According to official numbers, at least 117 pirates were killed and hundreds more were imprisoned, while many others surrendered as part of a government amnesty.
Panthera’s study, published in the journal Conservation Science and Practise, found that the void left by the crackdown was filled by more than 30 expert tiger poaching syndicates and opportunistic poachers.
Traders used their own logistical firms and, in some cases, camouflaged their actions by using licenses for lawful wildlife trafficking, according to the report.
The study, which was based in part on interviews with wildlife trafficking participants, also discovered that domestic demand for tiger parts has grown since the crackdown, owing to Bangladesh’s expanding economy.
According to the report, wealthy local consumers were buying medications made from tiger parts “as well as large ornamental items for display such as skulls and skins.”
The results were challenged by Bangladesh’s official Sundarbans conservator, Abu Naser Mohsin Hossain, who claimed that the campaign had halted the illicit trade.
“We have implemented measures to protect the Bengal tiger population in the Sundarbans,” he said to AFP.

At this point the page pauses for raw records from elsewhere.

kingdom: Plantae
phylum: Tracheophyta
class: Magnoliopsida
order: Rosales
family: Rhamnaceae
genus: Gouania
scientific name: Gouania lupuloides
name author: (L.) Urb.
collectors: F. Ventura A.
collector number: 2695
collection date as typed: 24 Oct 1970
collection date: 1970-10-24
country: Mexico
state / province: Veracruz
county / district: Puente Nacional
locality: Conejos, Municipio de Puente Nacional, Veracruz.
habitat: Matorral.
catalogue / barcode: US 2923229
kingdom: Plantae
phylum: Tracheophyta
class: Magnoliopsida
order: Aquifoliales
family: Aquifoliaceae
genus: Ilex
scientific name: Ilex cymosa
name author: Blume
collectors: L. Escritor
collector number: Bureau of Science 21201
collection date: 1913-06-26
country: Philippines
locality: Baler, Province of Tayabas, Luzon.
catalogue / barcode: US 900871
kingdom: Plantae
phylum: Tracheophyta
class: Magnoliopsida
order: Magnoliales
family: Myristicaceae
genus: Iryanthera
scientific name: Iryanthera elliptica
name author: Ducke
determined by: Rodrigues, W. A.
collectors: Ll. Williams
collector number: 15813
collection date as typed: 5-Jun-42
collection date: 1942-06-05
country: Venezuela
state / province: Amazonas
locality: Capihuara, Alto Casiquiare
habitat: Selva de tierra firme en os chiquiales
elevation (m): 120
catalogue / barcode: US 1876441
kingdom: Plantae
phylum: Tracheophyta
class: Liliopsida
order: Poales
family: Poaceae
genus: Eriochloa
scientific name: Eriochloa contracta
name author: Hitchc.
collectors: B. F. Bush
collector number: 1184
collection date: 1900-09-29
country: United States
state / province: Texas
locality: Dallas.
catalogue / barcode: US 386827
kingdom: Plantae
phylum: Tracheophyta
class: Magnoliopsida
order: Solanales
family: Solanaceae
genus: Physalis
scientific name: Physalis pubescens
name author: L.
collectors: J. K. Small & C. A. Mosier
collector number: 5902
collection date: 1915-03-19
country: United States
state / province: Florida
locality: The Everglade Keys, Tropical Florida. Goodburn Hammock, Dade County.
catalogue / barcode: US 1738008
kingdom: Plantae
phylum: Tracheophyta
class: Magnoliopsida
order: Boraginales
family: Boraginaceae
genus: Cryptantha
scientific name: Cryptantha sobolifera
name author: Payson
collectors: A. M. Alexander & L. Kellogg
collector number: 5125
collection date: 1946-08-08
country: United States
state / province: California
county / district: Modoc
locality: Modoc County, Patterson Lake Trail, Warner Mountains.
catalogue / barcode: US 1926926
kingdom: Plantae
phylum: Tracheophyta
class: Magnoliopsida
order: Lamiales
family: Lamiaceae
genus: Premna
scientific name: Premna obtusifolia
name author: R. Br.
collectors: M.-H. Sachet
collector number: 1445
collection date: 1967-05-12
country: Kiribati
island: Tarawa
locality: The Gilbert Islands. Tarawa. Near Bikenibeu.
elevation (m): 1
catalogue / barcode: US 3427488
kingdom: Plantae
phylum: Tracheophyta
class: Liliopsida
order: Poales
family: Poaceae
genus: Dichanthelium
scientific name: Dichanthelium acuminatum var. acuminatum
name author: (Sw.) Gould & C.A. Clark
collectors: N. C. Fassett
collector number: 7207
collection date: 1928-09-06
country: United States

“In the last five years, no tiger has died as a result of tiger-human conflict.” The number of tiger sightings has grown.”
According to an official census issued in 2019, just 114 Bengal tigers live in Bangladesh’s section of the Sundarbans, up marginally from a record low four years previous.
According to Panthera, the number one danger to tigers worldwide is poaching, and China is the largest overall driver of demand, mostly for the use of their body parts in traditional medicine.